Spark Web UI is a tool for monitoring Jobs and Executors.
$ git clone https://github.com/aws-samples/aws-glue-samples.git $ cd aws-glue-samples/utilities/Spark_UI/glue-3_0/ $ docker build -t glue/sparkui:latest . $ docker run -it -e SPARK_HISTORY_OPTS="$SPARK_HISTORY_OPTS -Dspark.history.fs.logDirectory=s3a://path_to_eventlog -Dspark.hadoop.fs.s3a.access.key=$AWS_ACCESS_KEY_ID -Dspark.hadoop.fs.s3a.secret.key=$AWS_SECRET_ACCESS_KEY" -p 18080:18080 glue/sparkui:latest "/opt/spark/bin/spark-class org.apache.spark.deploy.history.HistoryServer"
Now, you can access
http://localhost:18080 and select Application.
The timeline of executing Jobs and adding Executors is displayed.

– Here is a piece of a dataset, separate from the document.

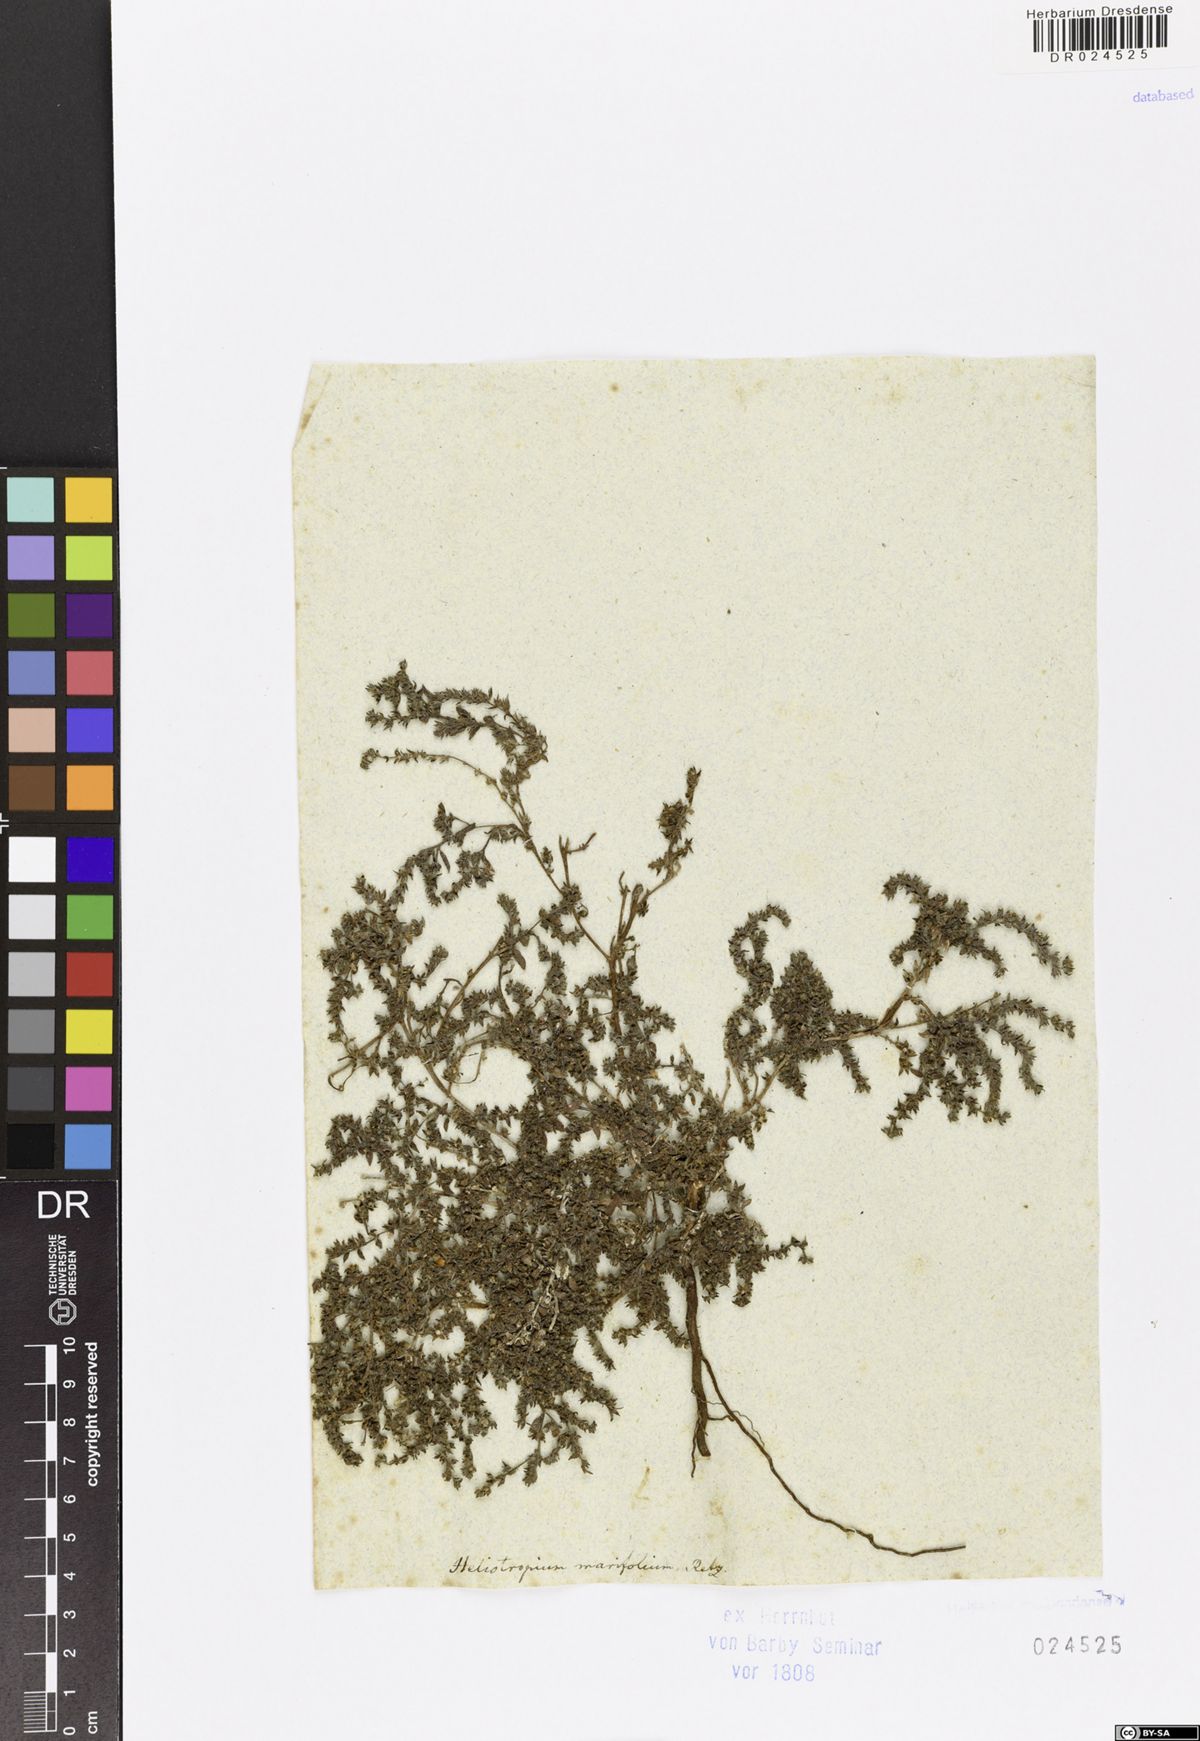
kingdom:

When you select Job, Stage and DAG (Directed Acyclic Graph) are displayed as shown below.
WholeStageCodeGen is a process to generate code in Stage units instead of doing it in each process for acceleration.
However, if the generated code is large, JVM don’t run JIT compile, so it seems to be slower.
Stage is an execution unit without shuffle which cost is high, so it is better to be less. If it is due to join, consider adjusting parameters to do Broadcast Hash Join that doesn’t need to shuffle instead.
When you select Stage, the Task timeline of each Executor is displayed. Most of the time is spent for computing, and the Task execution time and input records of each Executor are also almost uniform, so appear to be well distributed.
At the SQL tab, you can see the Logical plan of optimized queries, Physical plan that is actual executed, and how long each process takes.